Task directions —
In your copy, reproduce each entry exactly and include no picture.

Supplied records —
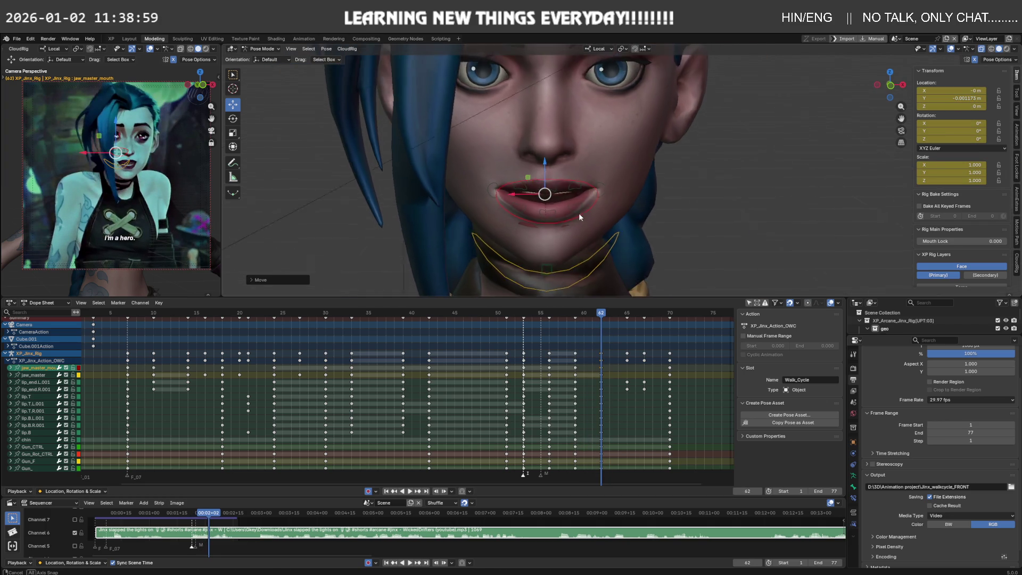
key(alt+a)
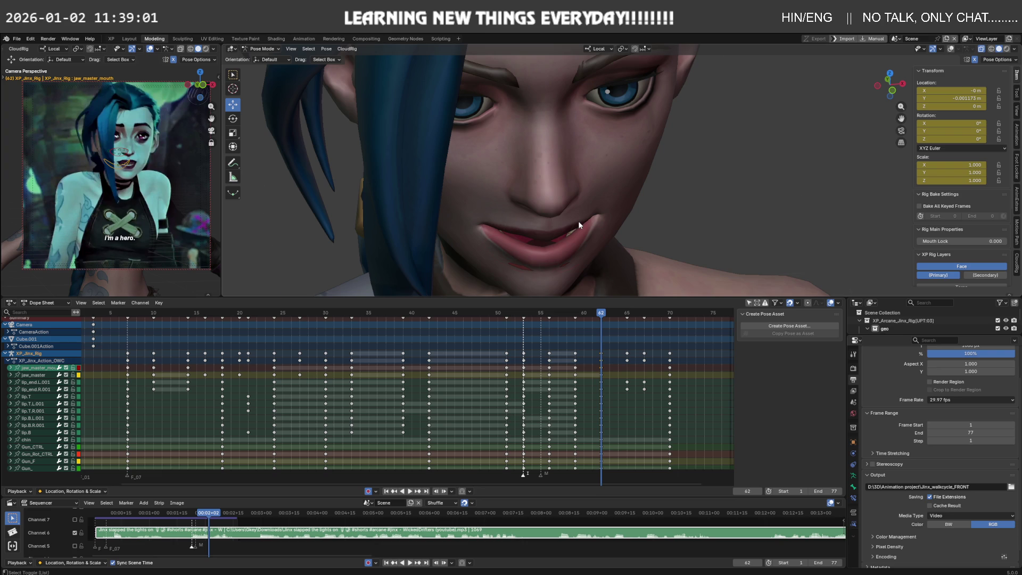
Move the upper-left lip bone lip.T.L.001 along Z at frame 62.
click(579, 224)
key(g)
key(z)
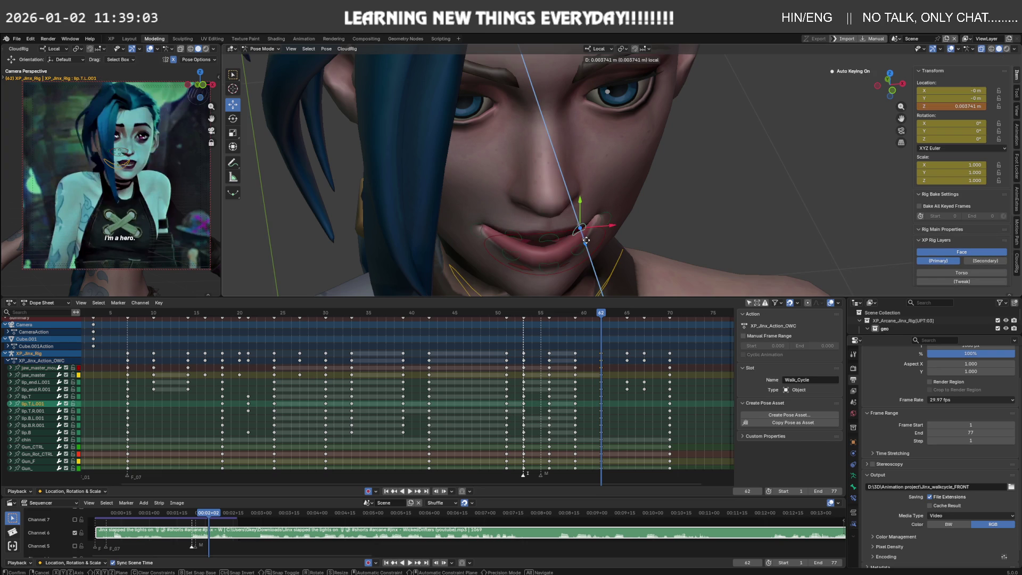
click(585, 238)
Lower the lower lip bone lip.B along its Z axis to about -0.005498 m.
mouse_move(592, 231)
middle_down()
mouse_move(527, 195)
mouse_move(660, 285)
middle_up()
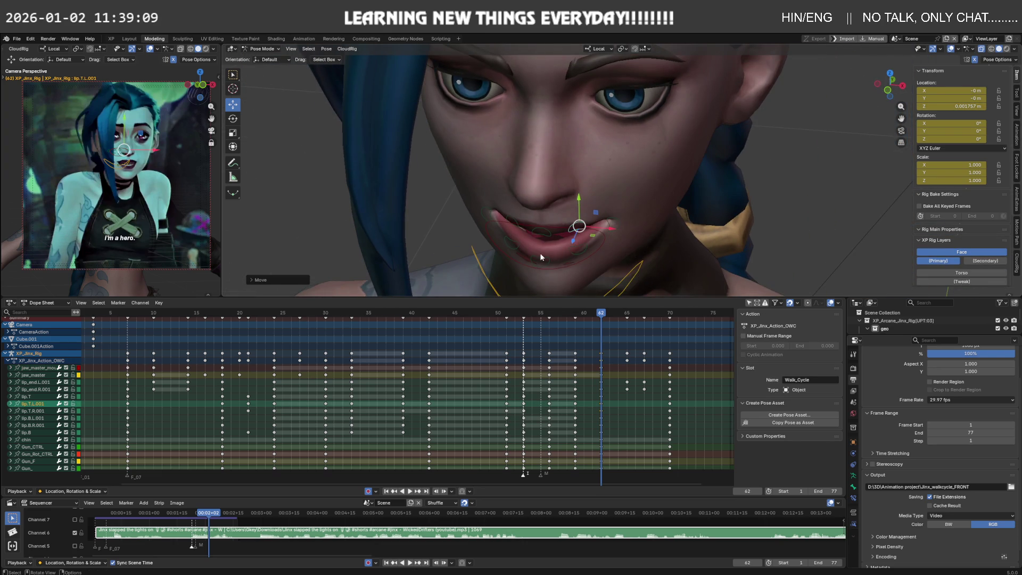
click(543, 258)
mouse_move(543, 257)
middle_down()
mouse_move(541, 268)
mouse_move(516, 239)
middle_up()
key(g)
key(z)
key(z)
click(531, 263)
drag(515, 240, 546, 238)
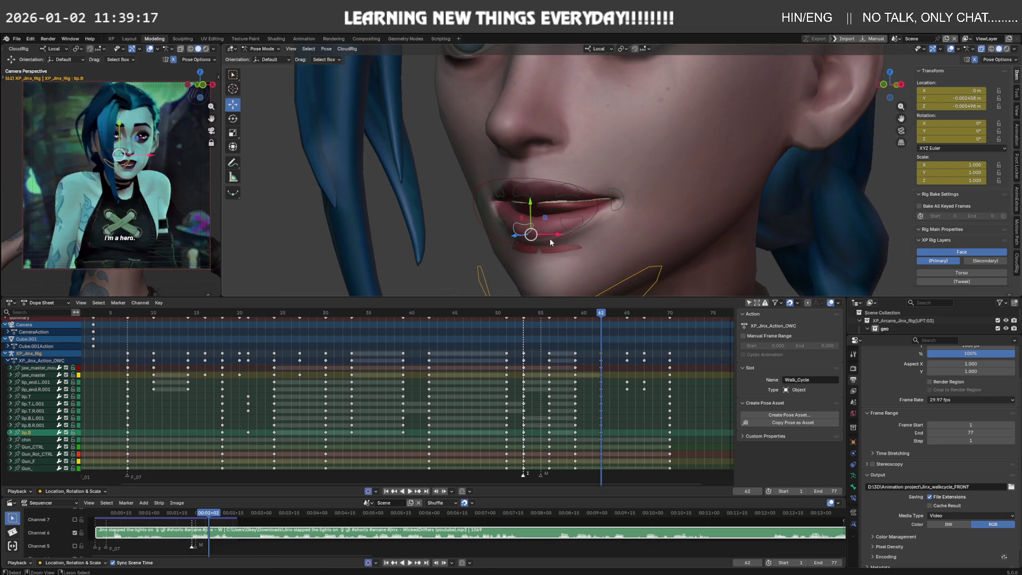
mouse_move(546, 238)
middle_down()
mouse_move(534, 235)
mouse_move(554, 255)
mouse_move(627, 149)
mouse_move(668, 129)
middle_up()
click(554, 256)
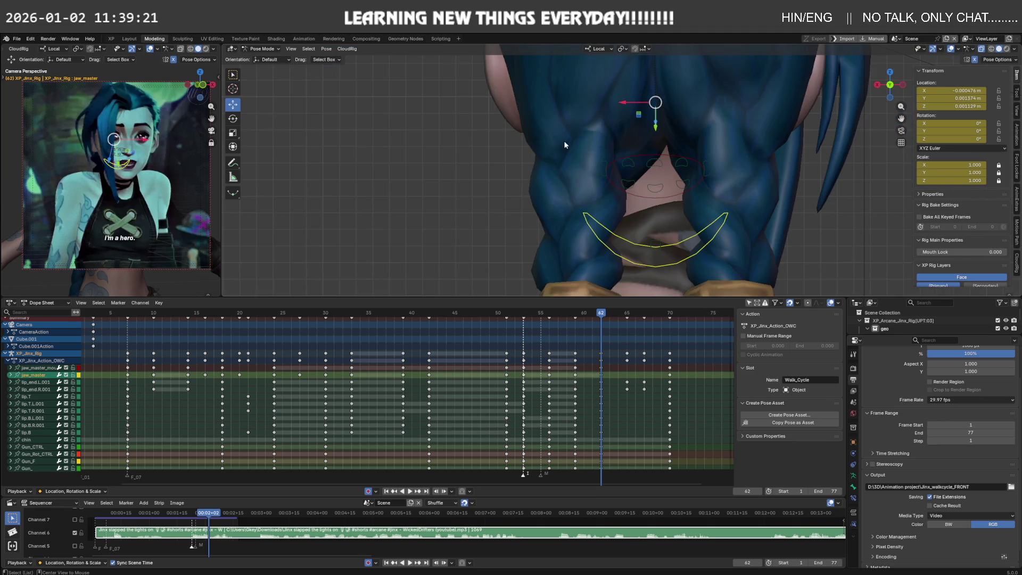
Move the jaw_master bone along Z to reshape the jaw.
middle_drag(564, 141, 593, 142)
key(g)
key(z)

Solution to the exercise —
key(alt+a)
Move the upper-left lip bone lip.T.L.001 along Z at frame 62.
click(579, 224)
key(g)
key(z)
click(585, 238)
Lower the lower lip bone lip.B along its Z axis to about -0.005498 m.
mouse_move(592, 231)
middle_down()
mouse_move(527, 195)
mouse_move(660, 285)
middle_up()
click(543, 258)
mouse_move(543, 257)
middle_down()
mouse_move(541, 268)
mouse_move(516, 239)
middle_up()
key(g)
key(z)
key(z)
click(531, 263)
drag(515, 240, 546, 238)
mouse_move(546, 238)
middle_down()
mouse_move(534, 235)
mouse_move(554, 255)
mouse_move(627, 149)
mouse_move(668, 129)
middle_up()
click(554, 256)
Move the jaw_master bone along Z to reshape the jaw.
middle_drag(564, 141, 593, 142)
key(g)
key(z)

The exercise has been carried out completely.